◆ AIM
Format every one of the rows below as a JSON list of strings, one string per line, skipping blank lines. Leave the pictures out of the answer.

◆ RECORDS FOR THIS TASK
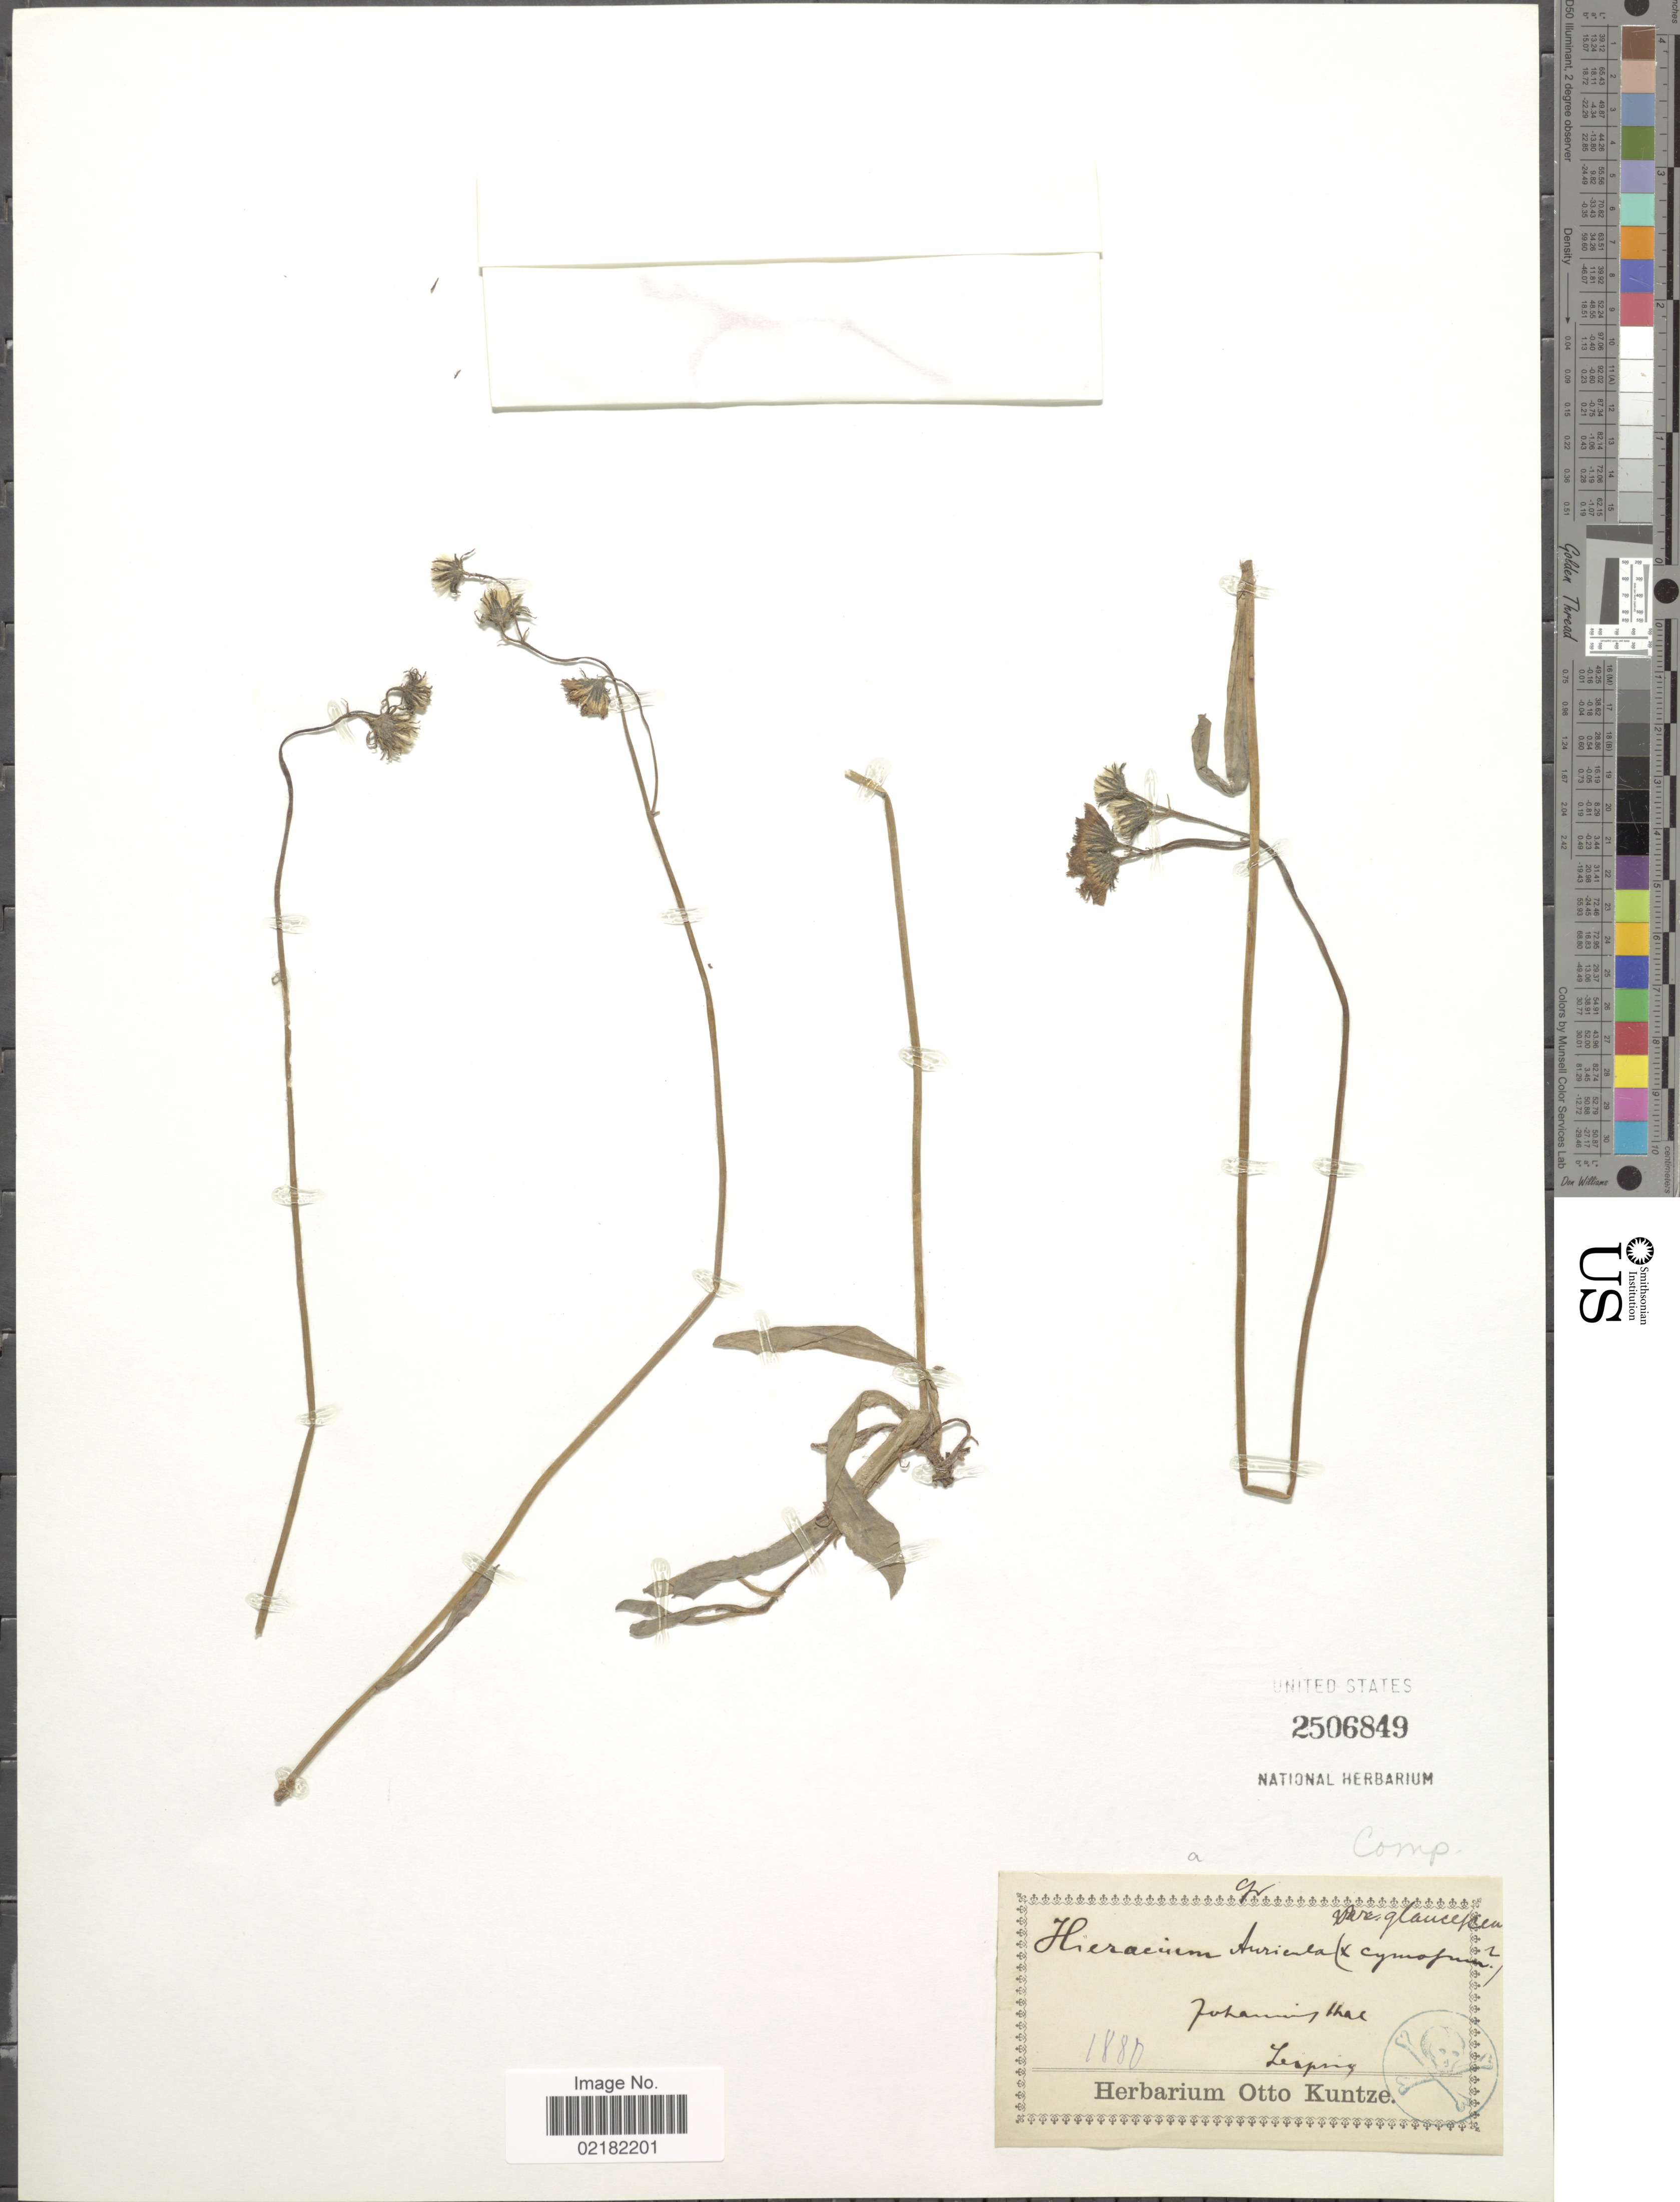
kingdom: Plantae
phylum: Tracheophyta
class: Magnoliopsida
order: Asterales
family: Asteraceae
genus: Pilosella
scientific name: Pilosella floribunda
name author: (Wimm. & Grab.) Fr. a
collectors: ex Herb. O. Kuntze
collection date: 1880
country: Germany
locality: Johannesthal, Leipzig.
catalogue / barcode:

◆ EXERCISE RESULT
[
  "kingdom: Plantae",
  "phylum: Tracheophyta",
  "class: Magnoliopsida",
  "order: Asterales",
  "family: Asteraceae",
  "genus: Pilosella",
  "scientific name: Pilosella floribunda",
  "name author: (Wimm. & Grab.) Fr. a",
  "collectors: ex Herb. O. Kuntze",
  "collection date: 1880",
  "country: Germany",
  "locality: Johannesthal, Leipzig.",
  "catalogue / barcode:"
]